**Task item:** Every line below that contains the word "vores" must be copied.

**Data for this exercise:**

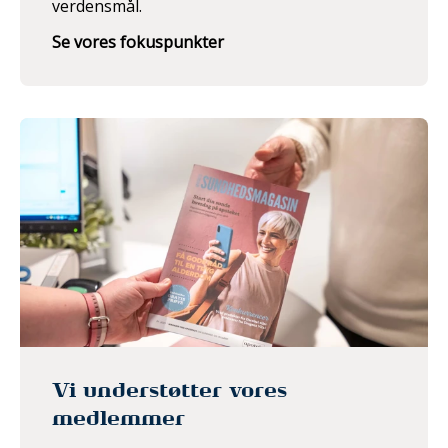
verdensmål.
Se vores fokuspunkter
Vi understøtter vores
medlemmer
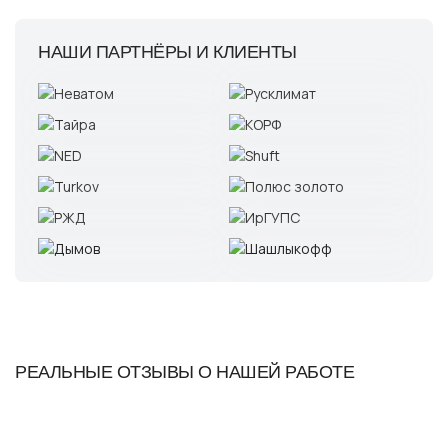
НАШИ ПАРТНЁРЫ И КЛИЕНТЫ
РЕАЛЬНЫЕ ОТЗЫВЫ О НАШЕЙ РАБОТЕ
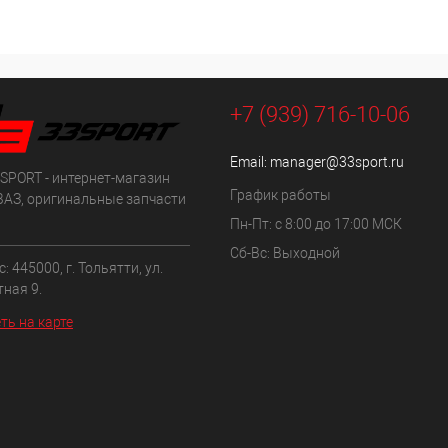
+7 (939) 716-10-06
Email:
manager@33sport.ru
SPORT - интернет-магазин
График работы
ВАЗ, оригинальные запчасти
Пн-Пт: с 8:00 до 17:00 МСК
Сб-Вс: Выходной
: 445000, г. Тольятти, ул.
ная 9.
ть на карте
...
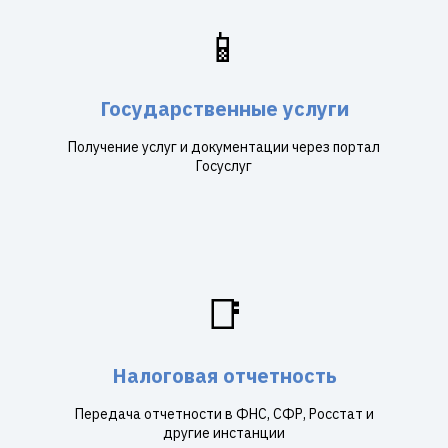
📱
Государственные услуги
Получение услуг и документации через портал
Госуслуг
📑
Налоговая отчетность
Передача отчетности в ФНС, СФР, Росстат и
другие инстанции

**Solution to this exercise:**
Se vores fokuspunkter
Vi understøtter vores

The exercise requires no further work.